ASSIGNED TASK
If a line of the data contains the word "süreçleri", it is counted; report how many such lines there are and nothing else.

ENTRIES PROVIDED
+===+
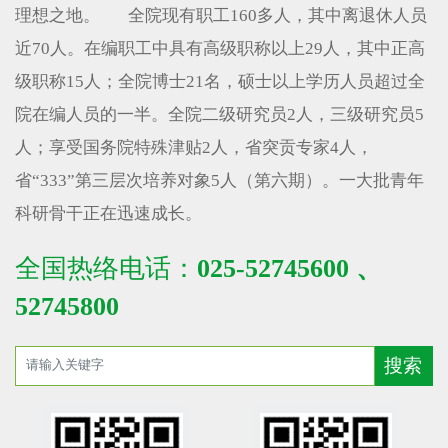
理想之地。 全院现有职工160多人，其中离退休人员
近70人。在编职工中具有高级职称以上29人，其中正高
级职称15人；全院博士21名，硕士以上学历人员超过全
院在编人员的一半。全院二级研究员2人，三级研究员5
人；享受国务院特殊津贴2人，省突贡专家4人，
省“333”第三层次培养对象5人（第六期）。一大批青年
科研骨干正在迅速成长。
全国热络电话：
025-52745600 、
52745800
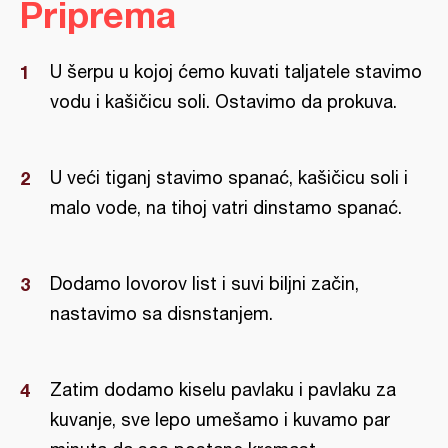
Priprema
U šerpu u kojoj ćemo kuvati taljatele stavimo
vodu i kašičicu soli. Ostavimo da prokuva.
U veći tiganj stavimo spanać, kašičicu soli i
malo vode, na tihoj vatri dinstamo spanać.
Dodamo lovorov list i suvi biljni začin,
nastavimo sa disnstanjem.
Zatim dodamo kiselu pavlaku i pavlaku za
kuvanje, sve lepo umešamo i kuvamo par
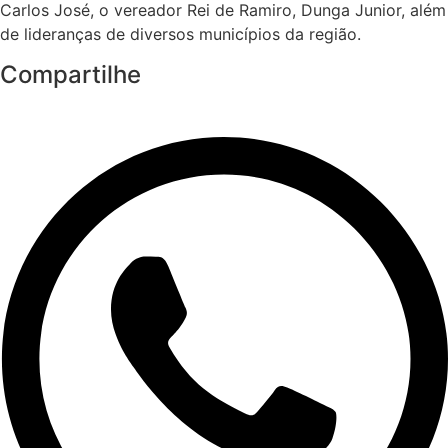
Carlos José, o vereador Rei de Ramiro, Dunga Junior, além
de lideranças de diversos municípios da região.
Compartilhe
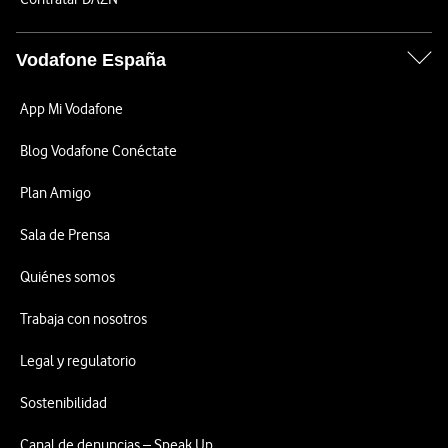
Vodafone España
App Mi Vodafone
Blog Vodafone Conéctate
Plan Amigo
Sala de Prensa
Quiénes somos
Trabaja con nosotros
Legal y regulatorio
Sostenibilidad
Canal de denuncias – Speak Up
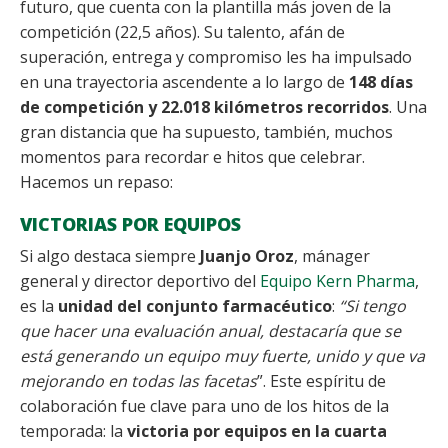
futuro, que cuenta con la plantilla más joven de la
competición (22,5 años). Su talento, afán de
superación, entrega y compromiso les ha impulsado
en una trayectoria ascendente a lo largo de
148 días
de competición y 22.018 kilómetros recorridos
. Una
gran distancia que ha supuesto, también, muchos
momentos para recordar e hitos que celebrar.
Hacemos un repaso:
VICTORIAS POR EQUIPOS
Si algo destaca siempre
Juanjo Oroz
, mánager
general y director deportivo del
Equipo Kern Pharma
,
es la
unidad del conjunto farmacéutico
:
“Si tengo
que hacer una evaluación anual, destacaría que se
está generando un equipo muy fuerte, unido y que va
mejorando en todas las facetas
”. Este espíritu de
colaboración fue clave para uno de los hitos de la
temporada: la
victoria por equipos en la cuarta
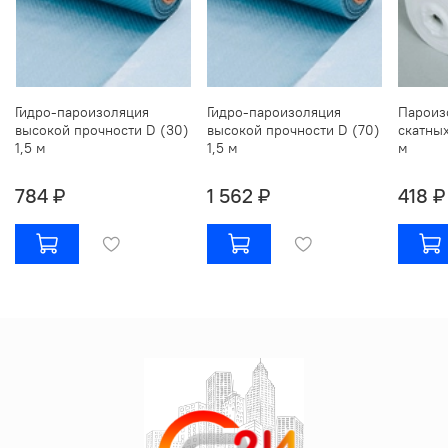
Гидро-пароизоляция
Гидро-пароизоляция
Пароиз
высокой прочности D (30)
высокой прочности D (70)
скатных
1,5 м
1,5 м
м
784 ₽
1 562 ₽
418 ₽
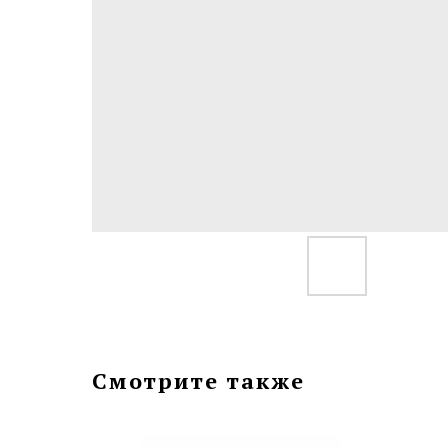
Смотрите также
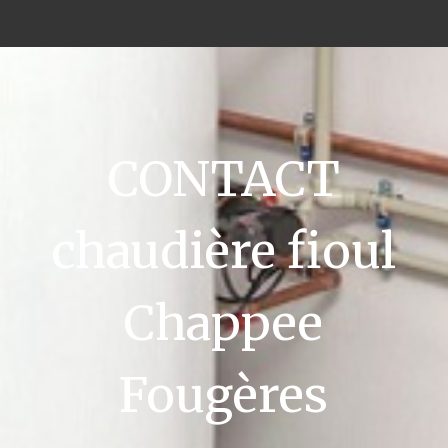
CONTACT
chaudière fioul
Chappee
Fougères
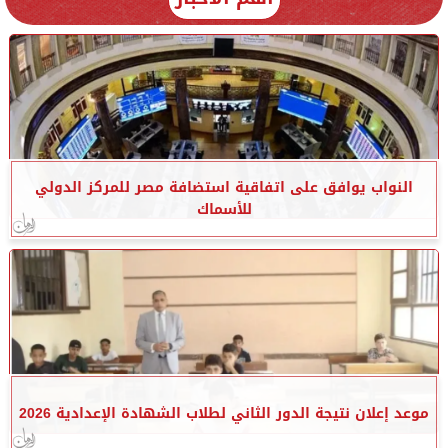
النواب يوافق على اتفاقية استضافة مصر للمركز الدولي
للأسماك
موعد إعلان نتيجة الدور الثاني لطلاب الشهادة الإعدادية 2026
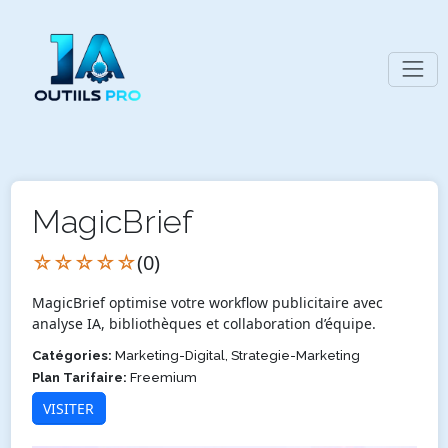
MagicBrief
☆☆☆☆☆
(0)
MagicBrief optimise votre workflow publicitaire avec
analyse IA, bibliothèques et collaboration d’équipe.
Catégories:
Marketing-Digital, Strategie-Marketing
Plan Tarifaire:
Freemium
VISITER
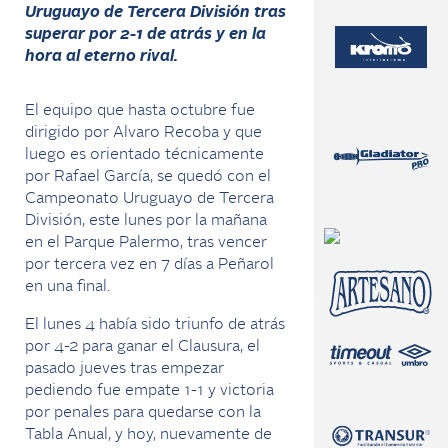
Uruguayo de Tercera División tras
superar por 2-1 de atrás y en la
hora al eterno rival.
El equipo que hasta octubre fue
dirigido por Alvaro Recoba y que
luego es orientado técnicamente
por Rafael García, se quedó con el
Campeonato Uruguayo de Tercera
División, este lunes por la mañana
en el Parque Palermo, tras vencer
por tercera vez en 7 días a Peñarol
en una final.
El lunes 4 había sido triunfo de atrás
por 4-2 para ganar el Clausura, el
pasado jueves tras empezar
pediendo fue empate 1-1 y victoria
por penales para quedarse con la
Tabla Anual, y hoy, nuevamente de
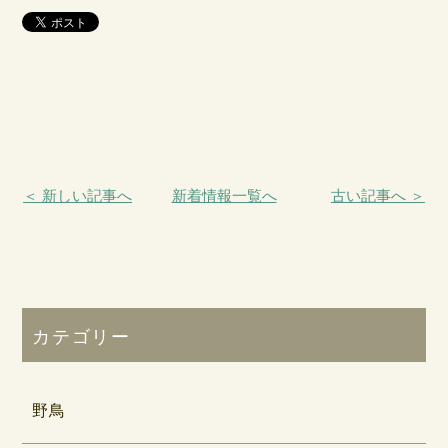
＜ 新しい記事へ
新着情報一覧へ
古い記事へ ＞
カテゴリー
野鳥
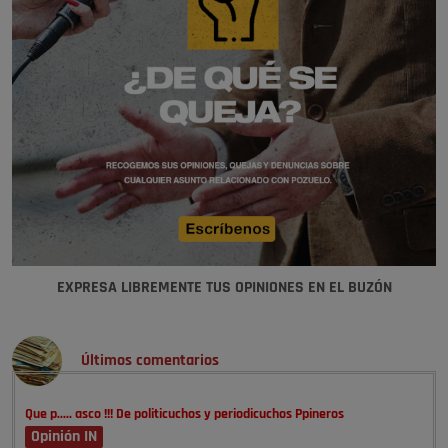
EXPRESA LIBREMENTE TUS OPINIONES EN EL BUZÓN
Últimos comentarios
Que p..... asco !!! De politicuchos y periodicuchos Ppineros
Opinión IN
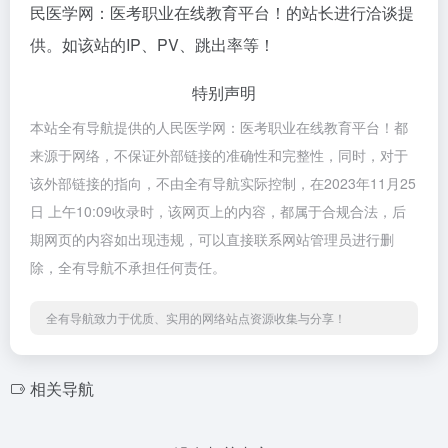
民医学网：医考职业在线教育平台！的站长进行洽谈提
供。如该站的IP、PV、跳出率等！
特别声明
本站全有导航提供的人民医学网：医考职业在线教育平台！都
来源于网络，不保证外部链接的准确性和完整性，同时，对于
该外部链接的指向，不由全有导航实际控制，在2023年11月25
日 上午10:09收录时，该网页上的内容，都属于合规合法，后
期网页的内容如出现违规，可以直接联系网站管理员进行删
除，全有导航不承担任何责任。
全有导航致力于优质、实用的网络站点资源收集与分享！
相关导航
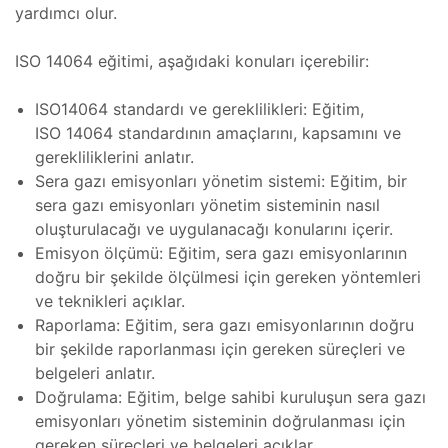
yardımcı olur.
asta
Bakımı
törü
ISO 14064 eğitimi, aşağıdaki konuları içerebilir:
ma
Tamiri
ISO14064 standardı ve gereklilikleri: Eğitim,
ISO 14064 standardının amaçlarını, kapsamını ve
 Cihazı
gerekliliklerini anlatır.
ynağı
Sera gazı emisyonları yönetim sistemi: Eğitim, bir
sera gazı emisyonları yönetim sisteminin nasıl
ıtma
oluşturulacağı ve uygulanacağı konularını içerir.
resi
Emisyon ölçümü: Eğitim, sera gazı emisyonlarının
a
doğru bir şekilde ölçülmesi için gereken yöntemleri
roskopi
ve teknikleri açıklar.
Raporlama: Eğitim, sera gazı emisyonlarının doğru
ıtma
bir şekilde raporlanması için gereken süreçleri ve
ik
belgeleri anlatır.
Doğrulama: Eğitim, belge sahibi kuruluşun sera gazı
emisyonları yönetim sisteminin doğrulanması için
e)
er
gereken süreçleri ve belgeleri açıklar.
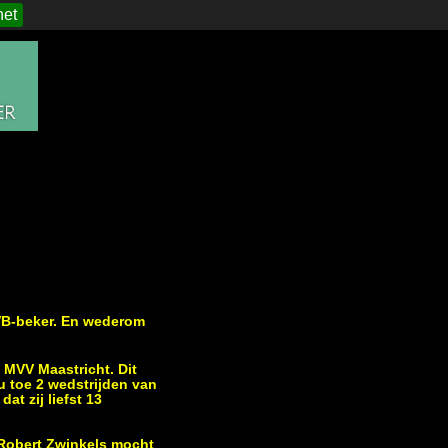
het
NVB-beker. En wederom
 MVV Maastricht. Dit
u toe 2 wedstrijden van
at zij liefst 13
 Robert Zwinkels mocht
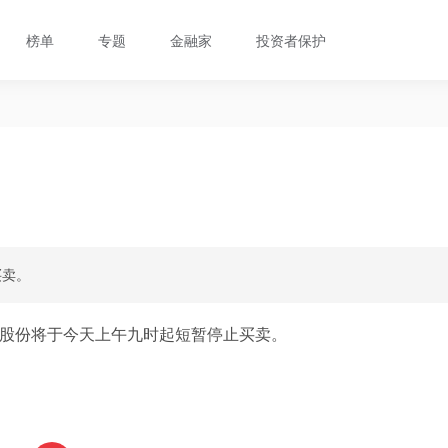
榜单
专题
金融家
投资者保护
买卖。
股份将于今天上午九时起短暂停止买卖。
+===+
RESULT OF THIS EXERCISE
2